When in doubt, document
Some readers of the code of DynamicHMC.jl will have the impression that it is overdocumented. Probably 20–25% of the lines in the source are docstrings, and most internal interfaces and convenience functions have one.
Primarily, this is driven by instances of the embarassing realization of having written some code two years ago which kind of works, but no longer being sure of all the details that would be nice to know before refactoring. But another consideration is encouraging contributions, or uses of the packages for research — besides being an implementation of the NUTS sampler, DynamicHMC.jl is also a platform for experimenting, which is easier to do when the internals are documented.
Julia's documentation ecosystem is now very mature and robust. Besides the excellent Documenter.jl, I also find DocStringExtensions.jl very useful.

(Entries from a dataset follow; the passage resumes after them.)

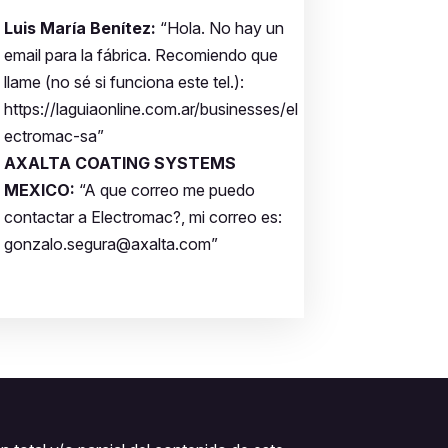
Luis María Benítez:
“Hola. No hay un
email para la fábrica. Recomiendo que
llame (no sé si funciona este tel.):
https://laguiaonline.com.ar/businesses/el
ectromac-sa”
AXALTA COATING SYSTEMS
MEXICO:
“A que correo me puedo
contactar a Electromac?, mi correo es:
gonzalo.segura@axalta.com”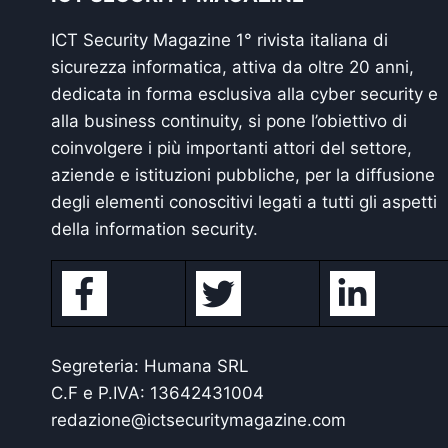
ICT Security Magazine 1° rivista italiana di
sicurezza informatica, attiva da oltre 20 anni,
dedicata in forma esclusiva alla cyber security e
alla business continuity, si pone l’obiettivo di
coinvolgere i più importanti attori del settore,
aziende e istituzioni pubbliche, per la diffusione
degli elementi conoscitivi legati a tutti gli aspetti
della information security.
Segreteria: Humana SRL
C.F e P.IVA: 13642431004
redazione@ictsecuritymagazine.com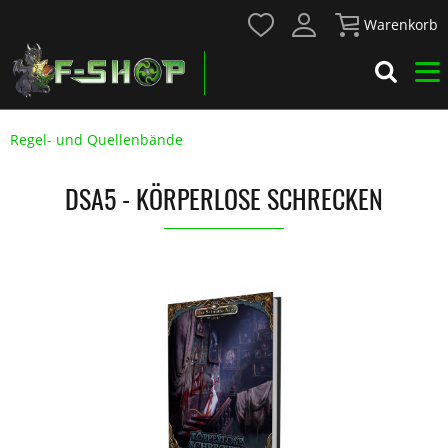
Warenkorb
Regel- und Quellenbände
DSA5 - KÖRPERLOSE SCHRECKEN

Internal interfaces have high return on investment
Many packages, especially those that are work in progress or experimental, do not document their user interfaces very carefully. This is of course understandable, but I have developed a preference for abstracting out and documenting interfaces in internally used code, too, as the package matures.
This makes refactoring and compartmentalization much easier, and makes sense even if a particular interface has only a single implementation in the package, because unit tests can just provide a “dummy” implementation and test related code that way. An example of this is the code for “trees” and the related tests: trees here are an abstraction for walking integer positions in two directions. This is key for the NUTS algorithm, but can be handled as an abstraction separate from the details of leapfrog integrators.